- _TASK REQUIREMENTS_: State how many lines of the listing below contain the string "Ausbildung", counting only matches with the same case, and reply with the number alone.

- _Collected data_:
◆ ◆ ◆ ◆

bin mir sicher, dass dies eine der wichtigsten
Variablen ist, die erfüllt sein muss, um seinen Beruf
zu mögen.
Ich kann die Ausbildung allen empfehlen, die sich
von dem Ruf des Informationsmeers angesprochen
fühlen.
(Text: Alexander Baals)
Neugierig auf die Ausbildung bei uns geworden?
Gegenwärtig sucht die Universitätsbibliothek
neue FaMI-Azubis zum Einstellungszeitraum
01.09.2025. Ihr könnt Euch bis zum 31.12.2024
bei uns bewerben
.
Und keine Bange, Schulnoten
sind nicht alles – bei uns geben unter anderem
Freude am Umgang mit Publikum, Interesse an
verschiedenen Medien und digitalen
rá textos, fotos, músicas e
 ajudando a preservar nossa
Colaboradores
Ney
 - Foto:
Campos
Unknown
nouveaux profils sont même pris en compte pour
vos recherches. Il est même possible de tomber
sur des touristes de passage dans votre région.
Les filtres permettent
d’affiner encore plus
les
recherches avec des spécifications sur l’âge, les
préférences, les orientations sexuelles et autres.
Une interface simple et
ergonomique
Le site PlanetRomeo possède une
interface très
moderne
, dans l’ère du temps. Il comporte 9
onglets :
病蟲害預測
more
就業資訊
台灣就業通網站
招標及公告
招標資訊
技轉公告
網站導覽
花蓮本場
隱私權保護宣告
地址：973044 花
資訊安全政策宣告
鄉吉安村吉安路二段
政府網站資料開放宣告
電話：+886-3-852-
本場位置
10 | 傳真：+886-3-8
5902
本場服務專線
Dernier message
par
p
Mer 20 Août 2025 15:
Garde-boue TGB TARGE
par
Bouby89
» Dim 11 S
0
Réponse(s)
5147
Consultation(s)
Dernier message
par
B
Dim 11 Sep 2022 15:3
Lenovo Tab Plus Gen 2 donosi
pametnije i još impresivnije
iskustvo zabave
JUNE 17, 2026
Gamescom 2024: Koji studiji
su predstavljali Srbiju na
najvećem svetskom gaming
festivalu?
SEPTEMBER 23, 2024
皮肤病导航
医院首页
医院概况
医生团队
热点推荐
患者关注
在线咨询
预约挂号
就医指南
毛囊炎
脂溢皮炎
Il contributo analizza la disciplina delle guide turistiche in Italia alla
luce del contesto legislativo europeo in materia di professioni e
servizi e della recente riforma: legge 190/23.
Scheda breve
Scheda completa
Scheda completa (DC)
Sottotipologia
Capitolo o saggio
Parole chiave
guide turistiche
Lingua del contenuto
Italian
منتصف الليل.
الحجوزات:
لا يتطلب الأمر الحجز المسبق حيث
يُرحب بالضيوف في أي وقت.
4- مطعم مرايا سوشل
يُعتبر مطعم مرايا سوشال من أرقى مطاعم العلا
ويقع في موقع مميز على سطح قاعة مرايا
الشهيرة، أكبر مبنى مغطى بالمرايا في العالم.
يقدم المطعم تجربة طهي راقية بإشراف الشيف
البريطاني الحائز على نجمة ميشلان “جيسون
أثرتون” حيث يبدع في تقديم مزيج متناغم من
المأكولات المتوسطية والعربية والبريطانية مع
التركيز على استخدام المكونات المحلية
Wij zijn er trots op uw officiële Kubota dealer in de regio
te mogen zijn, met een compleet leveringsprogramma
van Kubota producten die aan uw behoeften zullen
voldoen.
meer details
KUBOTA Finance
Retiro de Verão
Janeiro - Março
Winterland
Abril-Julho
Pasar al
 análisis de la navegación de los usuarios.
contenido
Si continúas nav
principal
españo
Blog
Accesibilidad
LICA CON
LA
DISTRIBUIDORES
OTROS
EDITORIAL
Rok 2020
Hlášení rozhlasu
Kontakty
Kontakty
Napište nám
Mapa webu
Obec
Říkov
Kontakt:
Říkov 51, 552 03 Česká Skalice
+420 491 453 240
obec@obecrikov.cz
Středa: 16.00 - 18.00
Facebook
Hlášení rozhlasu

◆ ◆ ◆ ◆

- _FINISHED TASK_: 2